Dans l'éventualité où le processus d'embauche n'a pu filtrer le salarié quérulent, seul le recours à la Cour supérieure, au moyen d'une requête en déclaration d'un salarié quérulent, peut permettre de mettre fin à l'hémorragie causée par les multiples attaques téméraires du salarié quérulent.
Pour ce faire, l'employeur-requérant se doit d'apporter une preuve convaincante du comportement quérulent de l'ex-salarié-intimé7. Pour obtenir une intervention du tribunal, il faudra démontrer le nombre exagéré de recours exercés et être en mesure de fournir une preuve prima facie de l'absence évidente du bien-fondé de ceux-ci. Une requête conjointe avec un ex-employeur ayant subi le même manège, des indices de mauvaise foi et de préméditation ou la démonstration de décisions antérieures portées en appel ou en révision, sans véritable chance de réussite, peuvent aussi bonifier la preuve à administrer.
Une fois cette preuve faite, la Cour supérieure pourra interdire à l'ex-salarié l'introduction, voir même la continuation8 de tout recours non préalablement autorisé par le Juge en Chef de cette même cour. Ce type d'ordonnance peut viser la quasi-totalité des instances adjudicatrices et même avoir une portée générale permettant la protection des futurs employeurs du salarié quérulent.

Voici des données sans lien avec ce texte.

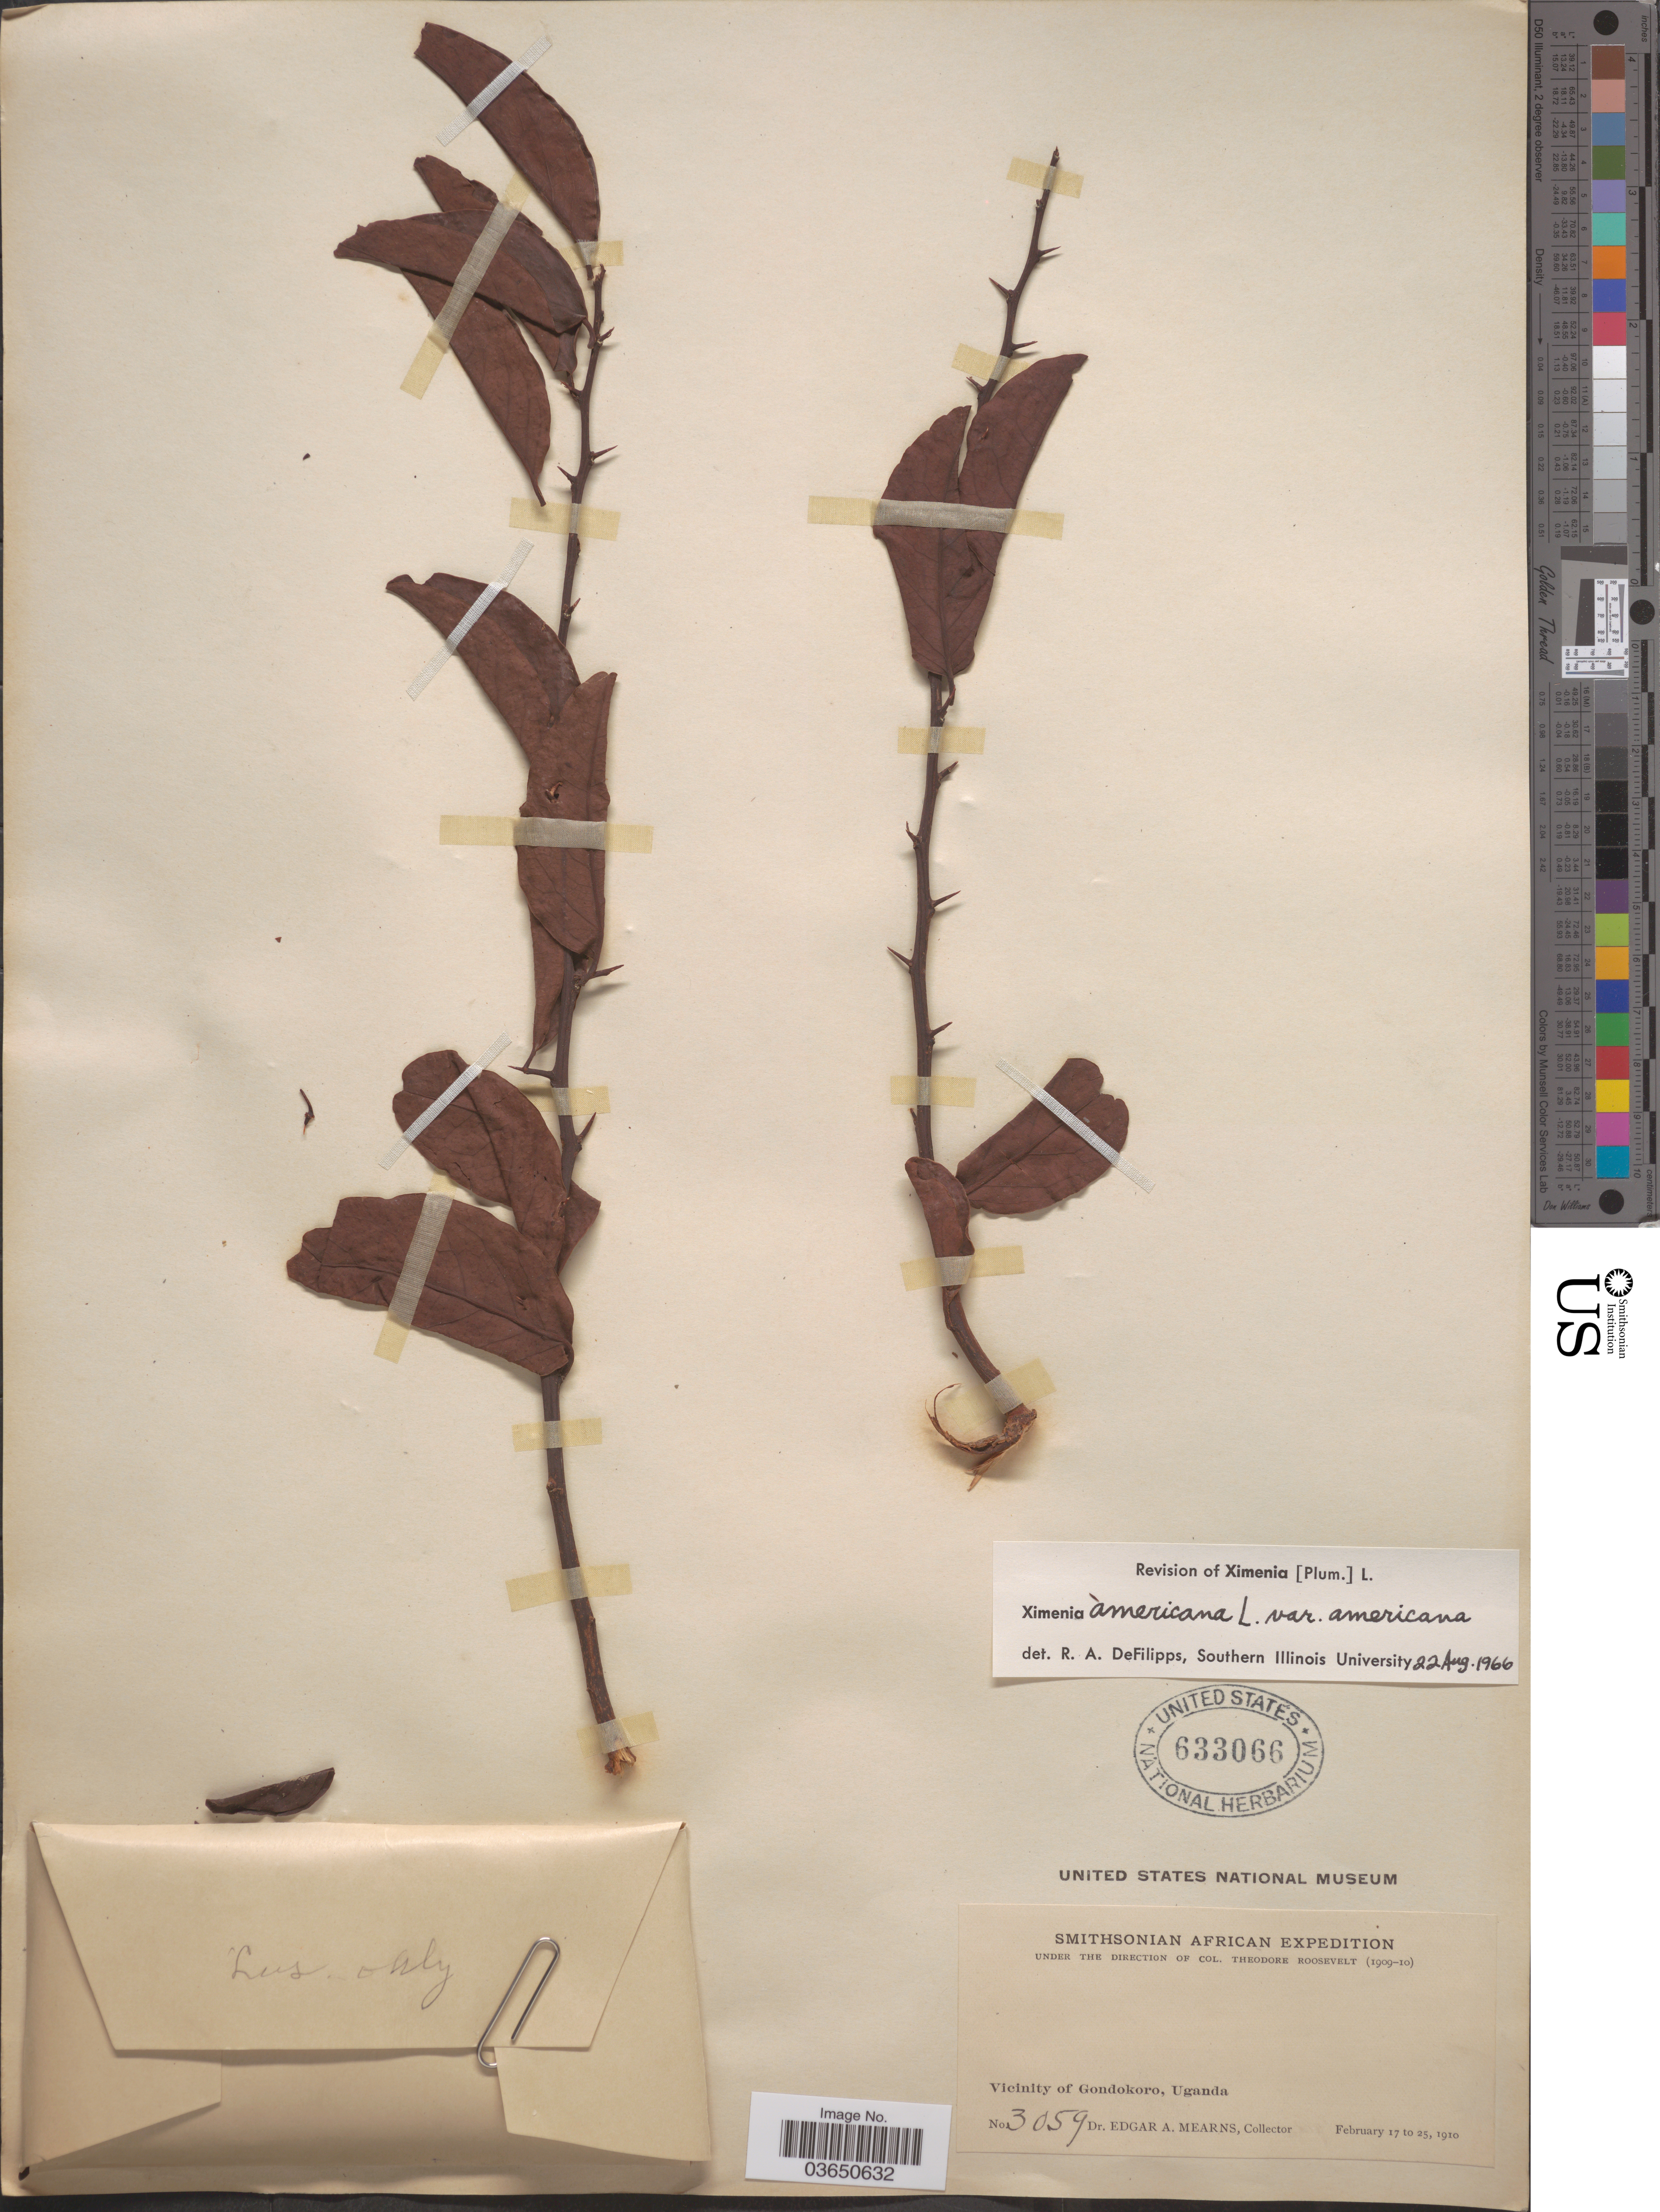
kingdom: Plantae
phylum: Tracheophyta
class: Magnoliopsida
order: Santalales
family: Ximeniaceae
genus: Ximenia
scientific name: Ximenia americana var. americana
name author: L.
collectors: E. A. Mearns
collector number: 3059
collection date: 1910-02-17/1910-02-25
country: Uganda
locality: Vicinity of Gondokoro.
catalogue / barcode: US 633066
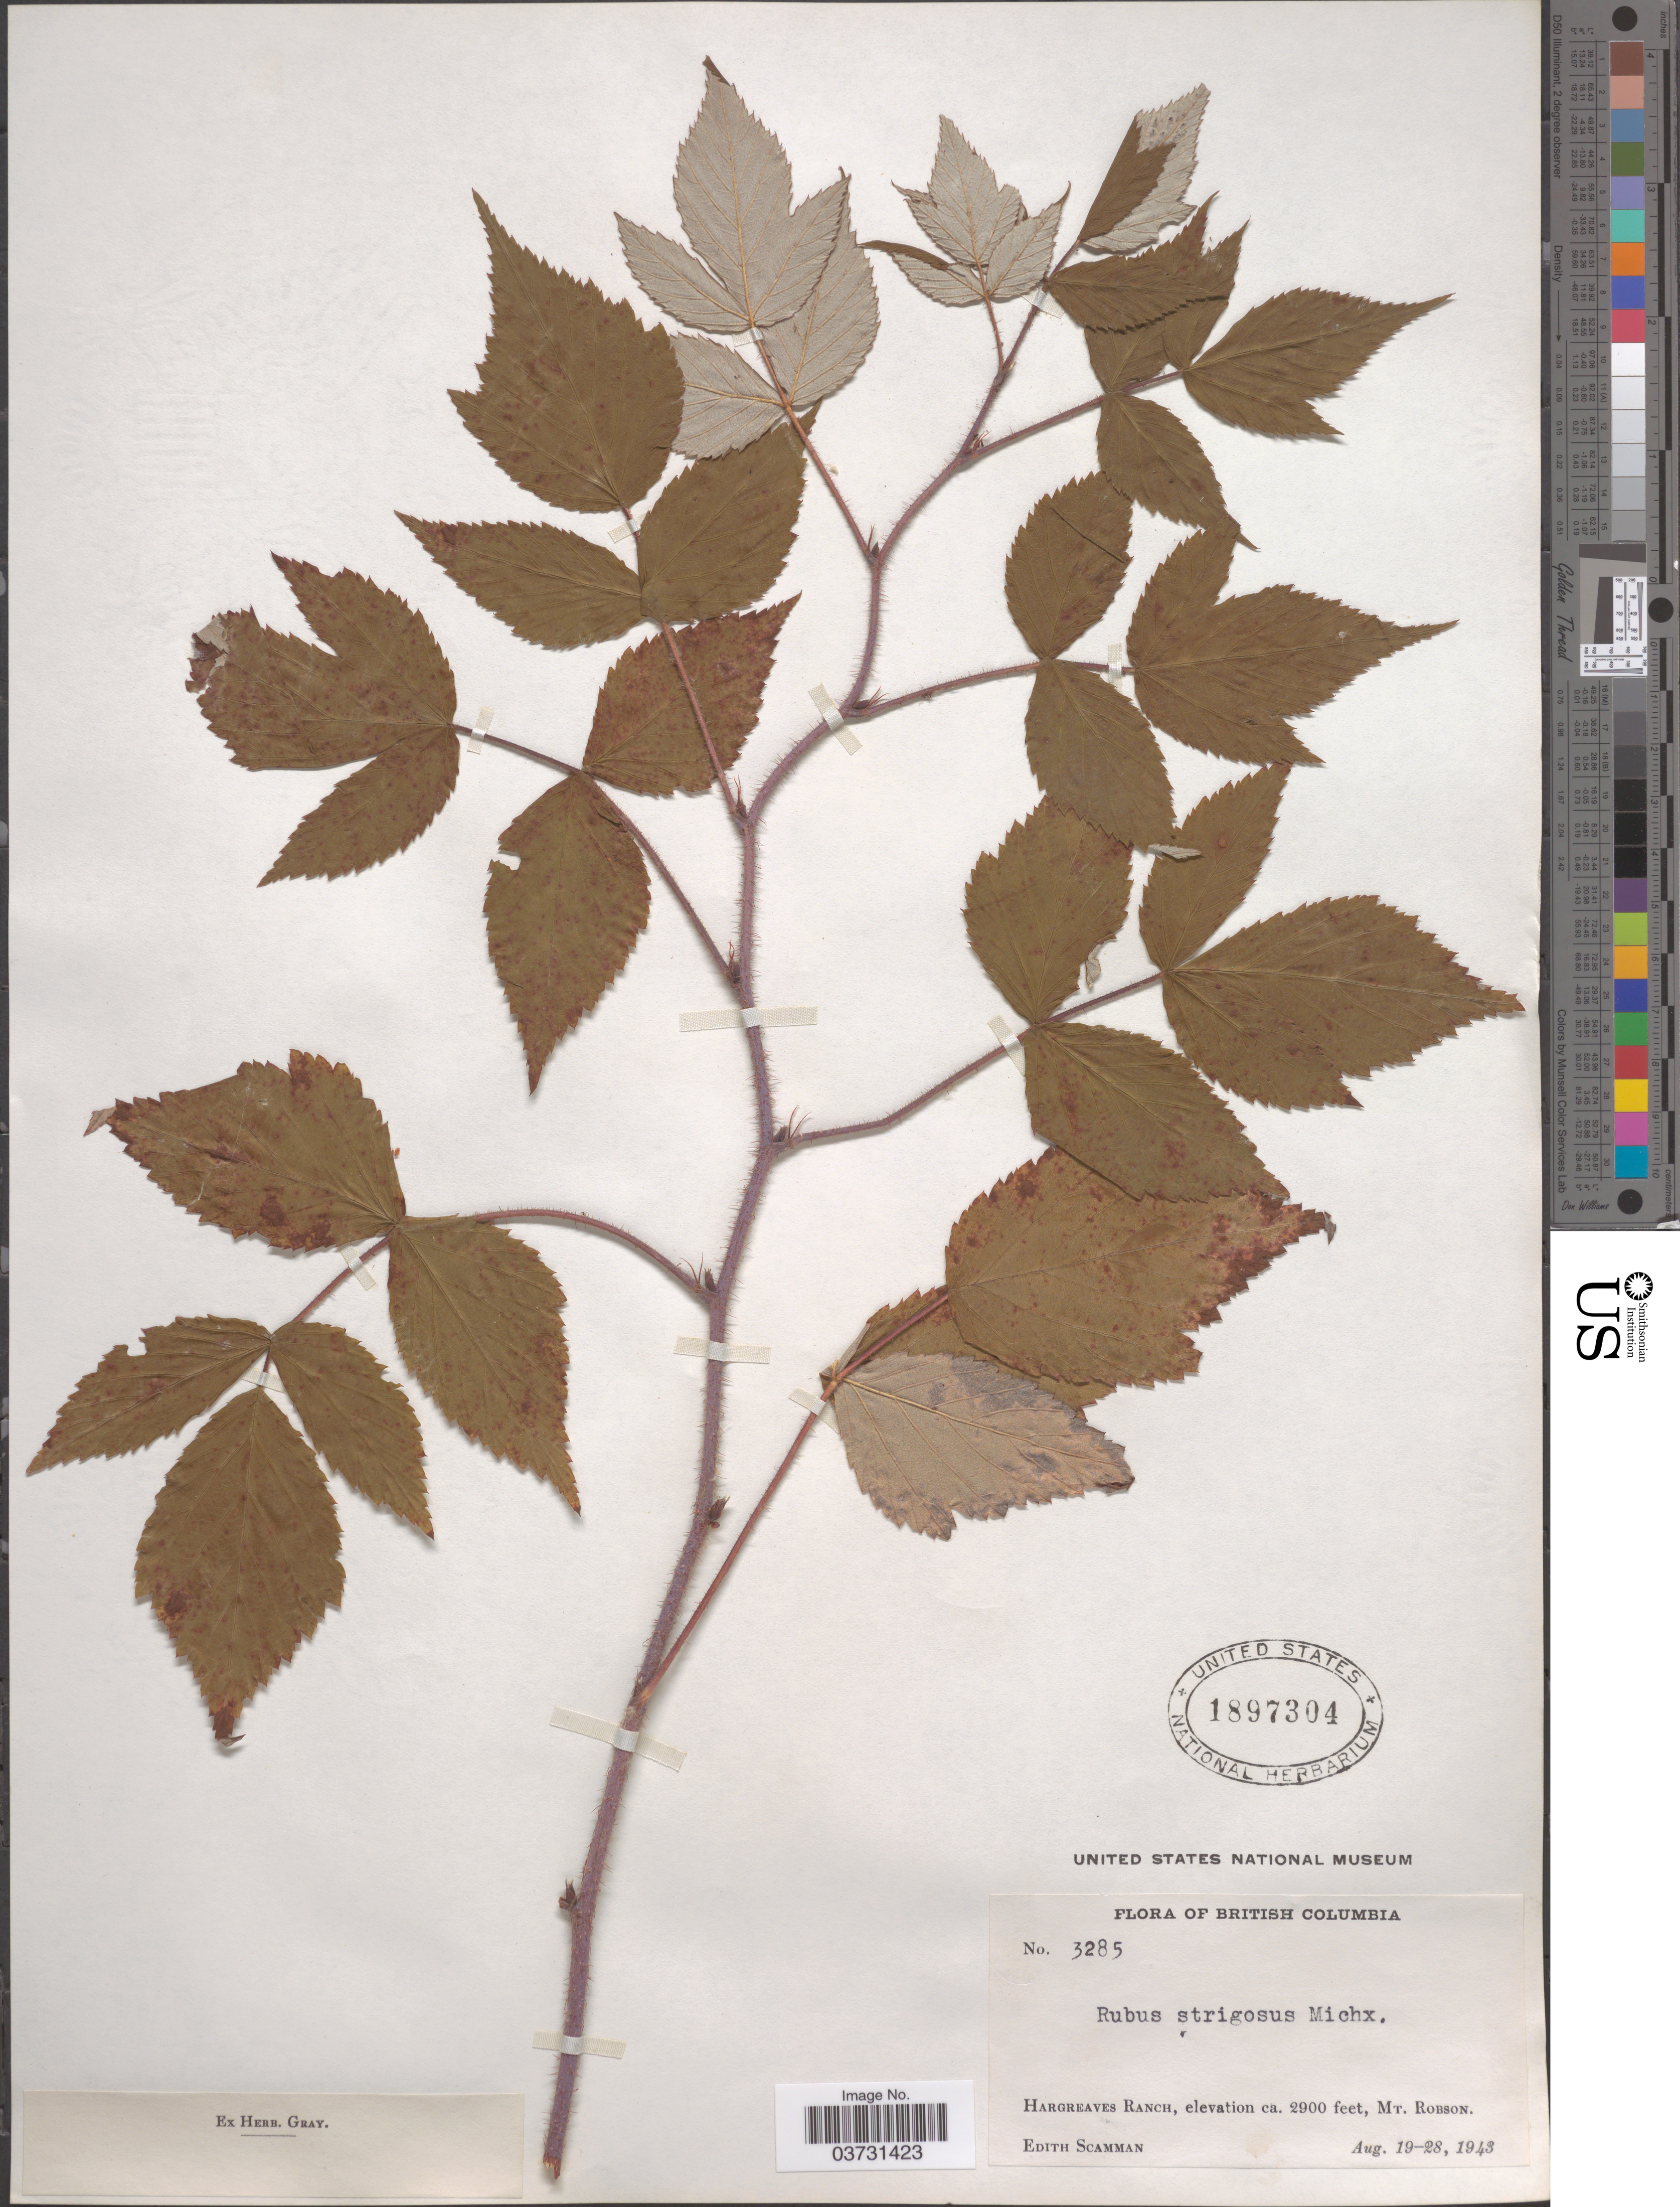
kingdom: Plantae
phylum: Tracheophyta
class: Magnoliopsida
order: Rosales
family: Rosaceae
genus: Rubus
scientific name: Rubus strigosus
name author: Michx.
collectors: E. Scamman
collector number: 3285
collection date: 1943-08-19/1943-08-28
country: Canada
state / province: British Columbia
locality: Hargreaves Ranch, Mt. Robson.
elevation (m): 884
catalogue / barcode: US 1897304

En terminant, soulignons simplement que le Règlement stipule que tout acte de procédure déposé pour un salarié précédemment déclaré quérulent et non préalablement autorisé, est réputé inexistant. Il est donc possible, face à un salarié exerçant à mauvais escient les différentes protections offertes aux travailleurs québécois, de considérablement restreindre sa possibilité de s'adonner à l'introduction, ou à la continuation d'une série de recours vexatoires contre son ex-employeur.
1 Chapitre C-25, r. 9.
2 Dictionnaire alphabétique et analogique de la langue française, Dictionnaire Le Robert, VUEF 2003.
3 Article 90, chapitre C-25, r. 9.
4 Loi sur la protection des renseignements personnels et nominatifs dans le secteur privé.
6 Uniquement si jugement écrit de la Commission des relations du travail est intervenu dans le dossier et ce, seulement depuis novembre 2002.
7 Dans l'affaire Salvas c. Bourgault, EYB 2006 - 108365 (C.S.), le Juge Tardif écrit, au paragraphe 20 de la Décision : «C'est avec beaucoup d'hésitation en règle générale que les juges acceptent une telle procédure parce que le droit de saisir un tribunal d'un litige est un droit qui remonte à plusieurs siècles dans notre système de droit. Il faut donc être prudent mais il arrive parfois que certains abusent de ce droit et ceci constitue une entrave à une saine administration de la justice. »
8 Voir à cet effet Rondeau c. Fédération des caisses populaires du Québec, où la Cour supérieure, dans son dispositif, vise tant les procédures introductives d'instance que les procédures en cours d'intance; et Salvas c. Bourgault, précité note 7, où la Cour supérieure ordonne aux greffiers de tout tribunal, judiciaire ou quasi-judiciaire, de ne pas porter au rôle toute procédure intentée par une personne immédiatement précédemment déclarée salarié quérulent.